Many people associate baseball with some of the baseball greats: Mickey Mantle, Hank Aaron, Lou Gehrig, and, of course, Babe Ruth. A recent book about Babe Ruth (Big Fella by Jane Leavy) gives a comprehensive overview of his life. Not really an aficionado of baseball, I was very much taken with the book, which provides some great trivia about “The Babe,” to wit:
- His real name was George Herman Ruth, Jr.
- Before he turned eight, Ruth had already chewed tobacco and drank whiskey for the first time.

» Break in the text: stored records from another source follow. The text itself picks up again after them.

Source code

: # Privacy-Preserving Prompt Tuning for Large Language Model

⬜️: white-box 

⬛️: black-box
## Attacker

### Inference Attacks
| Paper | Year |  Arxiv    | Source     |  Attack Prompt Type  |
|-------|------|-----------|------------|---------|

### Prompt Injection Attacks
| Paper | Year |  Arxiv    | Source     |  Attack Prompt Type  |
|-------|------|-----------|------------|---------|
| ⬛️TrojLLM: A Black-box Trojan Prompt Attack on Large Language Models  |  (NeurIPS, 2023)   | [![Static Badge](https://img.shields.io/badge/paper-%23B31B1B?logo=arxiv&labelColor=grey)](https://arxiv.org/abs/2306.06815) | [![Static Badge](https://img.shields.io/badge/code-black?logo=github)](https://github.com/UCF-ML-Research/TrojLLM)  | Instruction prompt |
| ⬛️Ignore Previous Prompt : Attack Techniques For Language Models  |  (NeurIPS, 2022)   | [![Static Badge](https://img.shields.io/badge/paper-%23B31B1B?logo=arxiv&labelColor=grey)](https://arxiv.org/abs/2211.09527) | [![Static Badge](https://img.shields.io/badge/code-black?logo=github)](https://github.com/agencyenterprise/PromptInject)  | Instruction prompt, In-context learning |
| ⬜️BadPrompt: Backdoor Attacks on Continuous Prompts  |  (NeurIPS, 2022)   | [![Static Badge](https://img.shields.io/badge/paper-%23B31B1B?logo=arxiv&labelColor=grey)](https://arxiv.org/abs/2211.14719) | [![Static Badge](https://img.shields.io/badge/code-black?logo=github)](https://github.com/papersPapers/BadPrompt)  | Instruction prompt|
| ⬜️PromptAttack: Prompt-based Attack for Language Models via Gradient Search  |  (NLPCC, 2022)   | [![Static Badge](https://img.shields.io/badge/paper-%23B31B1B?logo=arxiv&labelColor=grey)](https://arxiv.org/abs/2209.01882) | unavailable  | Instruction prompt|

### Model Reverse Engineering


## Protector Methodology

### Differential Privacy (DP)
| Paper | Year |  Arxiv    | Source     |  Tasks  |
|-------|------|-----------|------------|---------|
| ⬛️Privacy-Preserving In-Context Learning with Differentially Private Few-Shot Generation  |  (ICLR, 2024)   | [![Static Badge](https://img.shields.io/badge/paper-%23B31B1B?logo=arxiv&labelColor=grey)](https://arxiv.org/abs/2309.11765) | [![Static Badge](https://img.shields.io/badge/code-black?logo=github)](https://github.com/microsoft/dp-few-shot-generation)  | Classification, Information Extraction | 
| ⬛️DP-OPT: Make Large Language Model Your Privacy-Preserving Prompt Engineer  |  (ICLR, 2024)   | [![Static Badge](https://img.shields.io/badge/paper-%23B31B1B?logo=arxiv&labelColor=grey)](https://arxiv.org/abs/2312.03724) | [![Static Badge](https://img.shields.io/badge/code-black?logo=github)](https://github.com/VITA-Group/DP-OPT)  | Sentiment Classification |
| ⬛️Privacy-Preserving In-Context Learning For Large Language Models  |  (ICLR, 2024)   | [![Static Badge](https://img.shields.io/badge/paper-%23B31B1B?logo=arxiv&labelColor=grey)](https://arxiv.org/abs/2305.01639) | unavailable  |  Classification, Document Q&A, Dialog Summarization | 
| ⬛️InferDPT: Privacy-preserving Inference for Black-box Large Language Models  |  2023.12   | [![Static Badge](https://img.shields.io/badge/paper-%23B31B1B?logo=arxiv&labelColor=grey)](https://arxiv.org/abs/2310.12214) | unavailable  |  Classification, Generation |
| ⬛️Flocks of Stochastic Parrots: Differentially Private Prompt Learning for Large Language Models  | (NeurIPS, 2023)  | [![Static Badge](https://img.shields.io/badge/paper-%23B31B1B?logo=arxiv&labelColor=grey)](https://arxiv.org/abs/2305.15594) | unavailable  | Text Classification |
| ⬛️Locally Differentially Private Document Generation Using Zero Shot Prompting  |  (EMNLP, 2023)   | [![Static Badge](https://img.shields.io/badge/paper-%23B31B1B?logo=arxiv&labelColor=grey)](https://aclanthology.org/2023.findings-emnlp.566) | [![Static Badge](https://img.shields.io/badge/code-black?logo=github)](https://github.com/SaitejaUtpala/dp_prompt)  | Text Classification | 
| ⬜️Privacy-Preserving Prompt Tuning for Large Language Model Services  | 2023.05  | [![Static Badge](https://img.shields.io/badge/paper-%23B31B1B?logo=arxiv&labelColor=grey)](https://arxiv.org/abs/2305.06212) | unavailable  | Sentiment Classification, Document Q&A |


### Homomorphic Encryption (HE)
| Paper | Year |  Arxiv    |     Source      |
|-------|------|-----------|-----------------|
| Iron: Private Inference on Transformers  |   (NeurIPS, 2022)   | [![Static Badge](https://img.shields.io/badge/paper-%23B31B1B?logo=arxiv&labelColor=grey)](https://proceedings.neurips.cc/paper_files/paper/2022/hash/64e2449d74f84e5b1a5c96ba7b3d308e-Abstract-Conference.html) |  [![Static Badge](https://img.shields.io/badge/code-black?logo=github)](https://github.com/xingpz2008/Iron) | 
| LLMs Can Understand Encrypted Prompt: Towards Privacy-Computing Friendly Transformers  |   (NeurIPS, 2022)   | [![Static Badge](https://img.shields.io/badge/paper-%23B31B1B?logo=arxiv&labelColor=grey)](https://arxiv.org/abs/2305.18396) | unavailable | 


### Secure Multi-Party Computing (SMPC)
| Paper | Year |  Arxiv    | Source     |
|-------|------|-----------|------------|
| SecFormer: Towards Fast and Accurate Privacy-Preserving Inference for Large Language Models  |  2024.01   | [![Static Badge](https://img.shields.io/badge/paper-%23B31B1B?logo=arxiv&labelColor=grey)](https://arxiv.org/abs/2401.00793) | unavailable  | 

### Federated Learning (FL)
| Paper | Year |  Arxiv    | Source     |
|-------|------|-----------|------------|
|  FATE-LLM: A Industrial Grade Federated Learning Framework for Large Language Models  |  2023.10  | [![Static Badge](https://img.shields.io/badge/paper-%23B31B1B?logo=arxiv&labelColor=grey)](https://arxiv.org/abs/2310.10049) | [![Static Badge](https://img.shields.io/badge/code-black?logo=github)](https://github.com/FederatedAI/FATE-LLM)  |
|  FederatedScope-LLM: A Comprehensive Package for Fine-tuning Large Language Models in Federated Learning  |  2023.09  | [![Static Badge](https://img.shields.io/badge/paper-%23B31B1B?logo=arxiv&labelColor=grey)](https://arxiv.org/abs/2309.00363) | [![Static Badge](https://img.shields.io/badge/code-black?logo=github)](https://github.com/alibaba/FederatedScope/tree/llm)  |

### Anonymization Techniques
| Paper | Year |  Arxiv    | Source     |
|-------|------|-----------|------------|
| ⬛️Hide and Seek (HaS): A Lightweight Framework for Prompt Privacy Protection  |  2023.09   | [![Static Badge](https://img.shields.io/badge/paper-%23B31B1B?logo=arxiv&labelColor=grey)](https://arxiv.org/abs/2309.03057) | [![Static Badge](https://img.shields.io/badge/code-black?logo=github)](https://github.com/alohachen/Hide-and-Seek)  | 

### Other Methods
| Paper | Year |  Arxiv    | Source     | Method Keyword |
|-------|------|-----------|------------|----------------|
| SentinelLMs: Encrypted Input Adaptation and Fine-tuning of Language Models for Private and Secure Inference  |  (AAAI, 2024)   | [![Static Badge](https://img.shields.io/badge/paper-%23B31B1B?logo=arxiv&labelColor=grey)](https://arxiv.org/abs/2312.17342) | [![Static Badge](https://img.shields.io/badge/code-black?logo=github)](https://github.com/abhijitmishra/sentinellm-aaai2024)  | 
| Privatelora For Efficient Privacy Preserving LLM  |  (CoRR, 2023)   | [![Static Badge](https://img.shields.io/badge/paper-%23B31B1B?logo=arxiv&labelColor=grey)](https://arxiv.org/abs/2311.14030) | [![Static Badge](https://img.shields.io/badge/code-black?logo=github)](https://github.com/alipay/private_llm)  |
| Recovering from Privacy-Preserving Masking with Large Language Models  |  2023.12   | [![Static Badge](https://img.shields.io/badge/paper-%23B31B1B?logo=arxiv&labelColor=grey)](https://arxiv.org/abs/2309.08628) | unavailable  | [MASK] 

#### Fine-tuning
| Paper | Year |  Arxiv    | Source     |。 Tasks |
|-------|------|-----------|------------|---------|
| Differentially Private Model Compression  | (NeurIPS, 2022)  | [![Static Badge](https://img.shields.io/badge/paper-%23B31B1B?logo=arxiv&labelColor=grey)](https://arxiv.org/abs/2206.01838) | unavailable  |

- Ruth died at age 53 from health complications due to nose and mouth cancer.
- At age 19, he was signed by the Baltimore Orioles.
- He did not retire as a New York Yankee. Ruth played for Baltimore’s minor league team; he then played in the majors for the Boston Red Sox, New York Yankees, and closed his career out with the Boston Braves.
- Ruth was not an orphan; he attended St. Mary’s Industrial School for Orphans, Delinquent, Incorrigible and Wayward Boys, as his parents termed him a “difficult child.”
- Catholic and married, Ruth had several mistresses.
- The Baby Ruth candy bar was introduced in 1921, but the Curtiss Candy Company insisted that the candy bar was named after Grover Cleveland’s daughter, who died at age 12.
- More than a half a dozen books have been written about Babe Ruth, not including Babe’s four autobiographies.
Ruth’s life notwithstanding, here are some idioms about America’s national pastime:
(We) Hit a Home Run
The idiom dates from the mid-1900s. A home run is a hit that allows the player to circle all of the bases and score a run. Today, this expression has gained wide acceptance in the business world meaning to perform an action that is very successful.
(This is) A Ballpark Estimate
One is tempted to say that this phrase dates back to the beginning of the sport of baseball; however, the first time this phrase surfaced was in The Wall Street Journal in 1967. It relates, of course, to a number that falls within a reasonable range of values. In the sport of baseball, however, one school of thought is when an announcer at a baseball game makes an estimated guess as to the number of people attending the game.
Clearly, this idiom originated in the sport of baseball. A hardball is defined as a smaller and harder ball used in baseball, as opposed to a larger and softer ball that is used in softball. This idiom apparently was used for the first time, regarding being aggressive, in 1949 by Robert Ruark, American newspaper columnist. It found prominence again in the 1970s, when the phrase was often used by President Nixon’s speechwriters.